В реализме Жилля обнаруживаются первые ростки революционности социалистического пролетариата: упрочившееся трезвое понимание враждебной непримиримости позиций собственнических, эксплуататорских классов и неимущих трудовых масс, вера в рабочий класс как в участника дальнейших битв с буржуазией и общественного реформатора и, наконец, полная уверенность в приходе будущего, коммунистического строя, «общества равных», победа которого настолько ясна для поэта, что песня «Трудовой бой» увенчивает его поэзию даже реалистическим характером его революционной мечты.

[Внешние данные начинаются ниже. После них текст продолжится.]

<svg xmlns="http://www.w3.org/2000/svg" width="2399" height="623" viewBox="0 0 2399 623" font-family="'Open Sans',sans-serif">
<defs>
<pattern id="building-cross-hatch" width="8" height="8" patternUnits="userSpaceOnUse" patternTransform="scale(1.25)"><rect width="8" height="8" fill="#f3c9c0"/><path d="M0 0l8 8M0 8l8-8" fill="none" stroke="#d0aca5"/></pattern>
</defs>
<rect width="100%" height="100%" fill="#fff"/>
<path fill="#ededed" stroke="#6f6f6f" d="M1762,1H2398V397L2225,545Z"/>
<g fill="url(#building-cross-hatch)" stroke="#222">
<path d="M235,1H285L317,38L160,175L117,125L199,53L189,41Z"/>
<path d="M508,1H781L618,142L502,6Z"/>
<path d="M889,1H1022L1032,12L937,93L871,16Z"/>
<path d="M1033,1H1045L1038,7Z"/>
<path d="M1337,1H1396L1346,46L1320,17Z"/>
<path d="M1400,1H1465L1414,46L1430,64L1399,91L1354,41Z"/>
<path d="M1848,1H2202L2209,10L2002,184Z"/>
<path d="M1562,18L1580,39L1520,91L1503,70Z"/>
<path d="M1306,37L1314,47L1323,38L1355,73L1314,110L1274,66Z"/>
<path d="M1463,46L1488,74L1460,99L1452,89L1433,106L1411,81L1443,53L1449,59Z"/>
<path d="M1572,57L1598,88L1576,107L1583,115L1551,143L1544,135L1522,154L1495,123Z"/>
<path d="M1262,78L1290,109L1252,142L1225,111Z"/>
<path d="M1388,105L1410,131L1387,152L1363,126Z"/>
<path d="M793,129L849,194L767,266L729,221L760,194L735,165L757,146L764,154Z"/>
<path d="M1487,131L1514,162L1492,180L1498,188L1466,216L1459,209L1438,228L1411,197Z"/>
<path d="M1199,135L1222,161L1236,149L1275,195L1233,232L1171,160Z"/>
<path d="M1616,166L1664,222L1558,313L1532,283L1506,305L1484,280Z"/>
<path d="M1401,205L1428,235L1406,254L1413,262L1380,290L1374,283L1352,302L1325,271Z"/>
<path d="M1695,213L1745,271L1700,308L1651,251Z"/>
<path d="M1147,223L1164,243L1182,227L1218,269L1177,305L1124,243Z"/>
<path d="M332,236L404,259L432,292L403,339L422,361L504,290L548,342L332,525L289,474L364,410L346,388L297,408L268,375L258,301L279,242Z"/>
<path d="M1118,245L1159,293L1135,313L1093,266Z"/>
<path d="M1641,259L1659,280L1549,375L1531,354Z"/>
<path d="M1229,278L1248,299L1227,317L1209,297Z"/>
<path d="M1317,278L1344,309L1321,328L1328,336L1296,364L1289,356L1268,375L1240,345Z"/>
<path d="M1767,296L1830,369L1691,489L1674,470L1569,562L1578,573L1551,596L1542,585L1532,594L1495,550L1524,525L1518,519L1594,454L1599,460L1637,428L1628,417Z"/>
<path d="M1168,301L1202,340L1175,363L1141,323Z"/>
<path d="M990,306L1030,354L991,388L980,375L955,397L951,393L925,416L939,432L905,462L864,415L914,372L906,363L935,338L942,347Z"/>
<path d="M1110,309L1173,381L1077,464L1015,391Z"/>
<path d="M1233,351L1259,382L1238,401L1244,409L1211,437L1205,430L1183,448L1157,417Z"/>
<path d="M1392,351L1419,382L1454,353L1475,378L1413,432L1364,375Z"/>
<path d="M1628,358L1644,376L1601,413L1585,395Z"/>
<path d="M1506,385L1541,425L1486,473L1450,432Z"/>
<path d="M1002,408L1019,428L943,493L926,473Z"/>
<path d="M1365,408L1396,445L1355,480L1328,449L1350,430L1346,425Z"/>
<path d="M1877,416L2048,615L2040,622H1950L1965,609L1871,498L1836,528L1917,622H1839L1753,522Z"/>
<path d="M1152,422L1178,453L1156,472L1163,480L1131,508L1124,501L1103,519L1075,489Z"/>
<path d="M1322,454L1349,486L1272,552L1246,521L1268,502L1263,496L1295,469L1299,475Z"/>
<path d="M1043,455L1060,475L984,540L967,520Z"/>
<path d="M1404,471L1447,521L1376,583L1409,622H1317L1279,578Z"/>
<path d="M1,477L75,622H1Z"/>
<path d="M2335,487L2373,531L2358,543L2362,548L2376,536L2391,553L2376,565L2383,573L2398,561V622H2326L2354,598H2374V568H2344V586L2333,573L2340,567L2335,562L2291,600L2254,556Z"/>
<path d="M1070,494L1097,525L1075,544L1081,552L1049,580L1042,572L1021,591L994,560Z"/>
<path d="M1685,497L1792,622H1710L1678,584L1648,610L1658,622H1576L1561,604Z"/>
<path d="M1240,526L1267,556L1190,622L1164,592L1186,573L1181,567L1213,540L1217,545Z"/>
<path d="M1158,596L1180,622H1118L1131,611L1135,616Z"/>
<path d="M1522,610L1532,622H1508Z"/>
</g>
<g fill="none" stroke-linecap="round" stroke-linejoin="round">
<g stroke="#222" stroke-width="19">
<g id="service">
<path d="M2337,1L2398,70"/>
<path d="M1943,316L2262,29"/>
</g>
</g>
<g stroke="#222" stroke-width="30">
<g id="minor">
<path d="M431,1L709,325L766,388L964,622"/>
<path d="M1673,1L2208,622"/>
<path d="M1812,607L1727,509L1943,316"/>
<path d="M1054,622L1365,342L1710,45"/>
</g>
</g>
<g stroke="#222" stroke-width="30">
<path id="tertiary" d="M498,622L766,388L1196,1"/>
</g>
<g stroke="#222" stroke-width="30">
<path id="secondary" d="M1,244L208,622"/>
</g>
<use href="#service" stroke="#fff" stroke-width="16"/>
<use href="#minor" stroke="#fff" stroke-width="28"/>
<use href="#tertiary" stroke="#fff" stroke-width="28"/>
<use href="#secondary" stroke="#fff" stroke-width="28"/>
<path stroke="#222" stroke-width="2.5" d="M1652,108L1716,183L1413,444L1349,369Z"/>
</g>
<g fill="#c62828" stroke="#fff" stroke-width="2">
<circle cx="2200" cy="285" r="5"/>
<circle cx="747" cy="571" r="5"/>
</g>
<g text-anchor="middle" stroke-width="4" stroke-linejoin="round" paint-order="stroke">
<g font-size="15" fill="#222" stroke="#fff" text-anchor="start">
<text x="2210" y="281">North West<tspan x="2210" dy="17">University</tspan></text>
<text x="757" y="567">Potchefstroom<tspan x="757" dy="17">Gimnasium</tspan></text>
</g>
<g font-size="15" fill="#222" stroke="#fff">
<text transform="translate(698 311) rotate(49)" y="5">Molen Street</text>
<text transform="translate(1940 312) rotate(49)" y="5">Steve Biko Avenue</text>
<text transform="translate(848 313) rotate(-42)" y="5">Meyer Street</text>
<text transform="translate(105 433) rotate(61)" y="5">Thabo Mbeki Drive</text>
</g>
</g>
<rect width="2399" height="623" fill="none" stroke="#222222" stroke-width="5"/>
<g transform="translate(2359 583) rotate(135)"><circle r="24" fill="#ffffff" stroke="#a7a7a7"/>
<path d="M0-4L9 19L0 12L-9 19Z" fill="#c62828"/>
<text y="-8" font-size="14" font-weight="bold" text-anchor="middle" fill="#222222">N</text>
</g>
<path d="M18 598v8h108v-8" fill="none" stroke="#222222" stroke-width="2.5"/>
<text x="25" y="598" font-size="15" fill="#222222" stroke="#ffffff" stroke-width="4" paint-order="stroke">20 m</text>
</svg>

Не сохранилось другого портрета Жилля, кроме дружеского шаржа Надара. Но и эта зарисовка ценна: широкий, выпуклый лоб, зоркие, умные глаза, сосредоточенное выражение лица, обычная для рабочего трубочка-носогрейка. Много образов рабочего дошло до нас от Домье, Гаварни и других художников, но зарисовка Надара — это образ рабочего-мыслителя, перед вдумчивым взором которого как бы уже вырисовывается облик будущего мира.

«ВОЗМЕЗДИЕ»

Начало Второй империи, 1850-е годы, было временем лютейшей реакции, старавшейся истребить все пережитки революции 1848 г. Подвергались бесконечным репрессиям деятели революции и участники сопротивления декабрьскому перевороту. Империя преследовала передовых демократических писателей, обрекала на ссылку Пьера Дюпона и Пьера Лашамбоди. Многие писатели — Виктор Гюго, Феликс Пиа, Эжен Сю, Дюма-отец — предпочли эмигрировать, присоединившись к уже ранее бежавшим за границу поэтам и писателям 1848 г. В виде меры «воспитательного» воздействия на писателей Вторая империя в 1850-х годах подвергла судебным преследованиям Гюстава Флобера, Шарля Бодлера, обоих братьев Гонкур и других писателей.